Associés à une méthode de calcul de la distance par rapport à une surface à l'aide de lasers, appelée altimétrie laser, et à des données sur l'altitude relative et l'accélération collectées par des capteurs embarqués, ces systèmes peuvent déterminer où se trouve le vaisseau spatial par rapport à la surface et aider à le poser en douceur.

Si le vaisseau spatial arrive plus vite que prévu, il a un dernier tour dans son sac : ses jambes contiennent un matériau d'âme en nid d'abeille écrasable qui peut se froisser et absorber les impacts comme les zones de déformation d'une voiture.

Les capteurs situés aux pieds de l'atterrisseur indiquent quand ils ont entré en contact avec le sol solide et envoient un signal de coupure au moteur. À ce moment-là, espérons-le, l'atterrisseur se tient debout en toute sécurité sur la surface de la lune et est prêt à commencer ses opérations.

Course vers la lune

Alors qu’il était en orbite lunaire, l’atterrisseur Blue Ghost de Firefly a capturé une image du pôle sud de la Lune, à l’extrême gauche.
Alors qu'il était en orbite lunaire, l'atterrisseur Blue Ghost de Firefly a capturé une image du pôle sud de la Lune, à l'extrême gauche. Luciole Aérospatiale

Blue Ghost n’est que l’une des missions lunaires privées actuellement en cours. En plus de l'atterrisseur Firefly, deux autres atterrisseurs lunaires sont actuellement en route vers la Lune, et un autre devrait être lancé l'année prochaine.

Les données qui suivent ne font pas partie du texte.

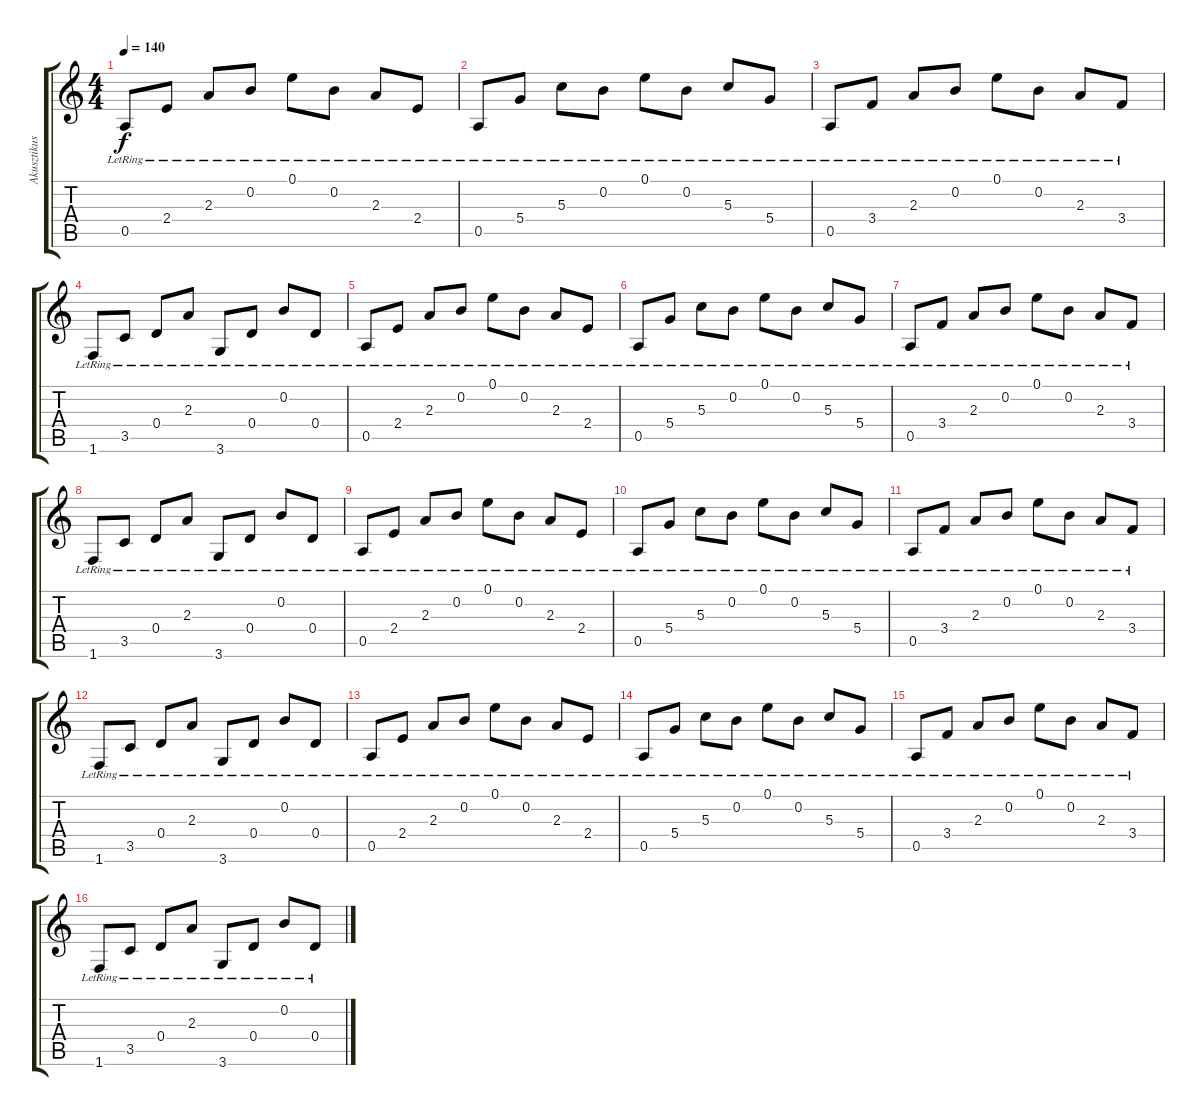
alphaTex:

\track ("Akusztikus I" "Akusztikus") {instrument acousticguitarnylon}
\staff {score tabs}
\tuning (E4 B3 G3 D3 A2 E2) {hide}
\ts (4 4)
\tempo 140
\clef g2
\ks c
0.5{lr}.8{dy f} 2.4{lr}.8 2.3{lr}.8 0.2{lr}.8 0.1{lr}.8 0.2{lr}.8 2.3{lr}.8 2.4{lr}.8 |
0.5{lr}.8 5.4{lr}.8 5.3{lr}.8 0.2{lr}.8 0.1{lr}.8 0.2{lr}.8 5.3{lr}.8 5.4{lr}.8 |
0.5{lr}.8 3.4{lr}.8 2.3{lr}.8 0.2{lr}.8 0.1{lr}.8 0.2{lr}.8 2.3{lr}.8 3.4{lr}.8 |
1.6{lr}.8 3.5{lr}.8 0.4{lr}.8 2.3{lr}.8 3.6{lr}.8 0.4{lr}.8 0.2{lr}.8 0.4{lr}.8 |
0.5{lr}.8 2.4{lr}.8 2.3{lr}.8 0.2{lr}.8 0.1{lr}.8 0.2{lr}.8 2.3{lr}.8 2.4{lr}.8 |
0.5{lr}.8 5.4{lr}.8 5.3{lr}.8 0.2{lr}.8 0.1{lr}.8 0.2{lr}.8 5.3{lr}.8 5.4{lr}.8 |
0.5{lr}.8 3.4{lr}.8 2.3{lr}.8 0.2{lr}.8 0.1{lr}.8 0.2{lr}.8 2.3{lr}.8 3.4{lr}.8 |
1.6{lr}.8 3.5{lr}.8 0.4{lr}.8 2.3{lr}.8 3.6{lr}.8 0.4{lr}.8 0.2{lr}.8 0.4{lr}.8 |
0.5{lr}.8 2.4{lr}.8 2.3{lr}.8 0.2{lr}.8 0.1{lr}.8 0.2{lr}.8 2.3{lr}.8 2.4{lr}.8 |
0.5{lr}.8 5.4{lr}.8 5.3{lr}.8 0.2{lr}.8 0.1{lr}.8 0.2{lr}.8 5.3{lr}.8 5.4{lr}.8 |
0.5{lr}.8 3.4{lr}.8 2.3{lr}.8 0.2{lr}.8 0.1{lr}.8 0.2{lr}.8 2.3{lr}.8 3.4{lr}.8 |
1.6{lr}.8 3.5{lr}.8 0.4{lr}.8 2.3{lr}.8 3.6{lr}.8 0.4{lr}.8 0.2{lr}.8 0.4{lr}.8 |
0.5{lr}.8 2.4{lr}.8 2.3{lr}.8 0.2{lr}.8 0.1{lr}.8 0.2{lr}.8 2.3{lr}.8 2.4{lr}.8 |
0.5{lr}.8 5.4{lr}.8 5.3{lr}.8 0.2{lr}.8 0.1{lr}.8 0.2{lr}.8 5.3{lr}.8 5.4{lr}.8 |
0.5{lr}.8 3.4{lr}.8 2.3{lr}.8 0.2{lr}.8 0.1{lr}.8 0.2{lr}.8 2.3{lr}.8 3.4{lr}.8 |
1.6{lr}.8 3.5{lr}.8 0.4{lr}.8 2.3{lr}.8 3.6{lr}.8 0.4{lr}.8 0.2{lr}.8 0.4{lr}.8
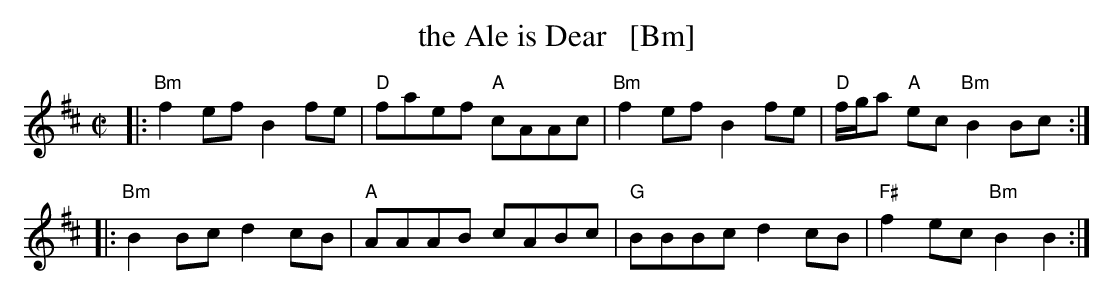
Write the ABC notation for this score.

X:1
T: the Ale is Dear   [Bm]
M: C|
L: 1/8
K: Bm
|:\
"Bm"f2ef B2fe | "D"faef "A"cAAc |\
"Bm"f2ef B2fe | "D"f/g/a "A"ec "Bm"B2Bc :|
|:\
"Bm"B2Bc d2cB | "A"AAAB cABc |\
"G"BBBc d2cB | "F#"f2ec "Bm"B2B2 :|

Mais cela ne signifie pas qu’il existe des sentiments négatifs entre les entreprises concurrentes. Scholtes a déclaré qu’ils espéraient plutôt le succès de tous.

"Nous nous encourageons beaucoup les uns les autres", a-t-il déclaré. «Nous soutenons beaucoup Intuitive Machines, nous soutenons ispace et Astrobotic. Nous voulons vraiment les voir réussir – en partie parce que leur succès est notre succès. Ce que nous voulons vraiment faire, c’est convaincre les contribuables américains et les citoyens du monde entier que la Lune mérite d’y retourner. »

Les sociétés partagent des informations et plusieurs font partie d'un programme de la NASA appelé Commercial Lunar Payload Services, ou CLPS. Mais chaque entreprise suit sa propre direction et prend ses propres décisions, dans l’espoir de trouver quelle approche fonctionne le mieux.

Pour l’instant, « nous essayons de nous concentrer sur la réussite de l’atterrissage pour nous », a déclaré Scholtes, « et nous espérons ensuite qu’un bon ami de l’autre côté de la lune réussira son atterrissage peu de temps après ».

Ce week-end, tout le monde croisera les doigts en prévision de cet exploit ambitieux qui aura demandé des années de préparation et de travail. « Tout dans ce processus est franchement terrifiant », a déclaré Scholtes. "C'est une chose terrifiante et incroyablement audacieuse à tenter."